#### Data shown ####

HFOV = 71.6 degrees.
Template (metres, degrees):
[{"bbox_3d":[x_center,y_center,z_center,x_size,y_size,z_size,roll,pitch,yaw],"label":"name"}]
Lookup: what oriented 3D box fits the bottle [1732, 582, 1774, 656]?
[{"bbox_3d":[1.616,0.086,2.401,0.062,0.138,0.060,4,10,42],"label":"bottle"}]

####

** Activity **
How many of the lines in the records above include the word "degrees"? State that number alone.

** Task output **
2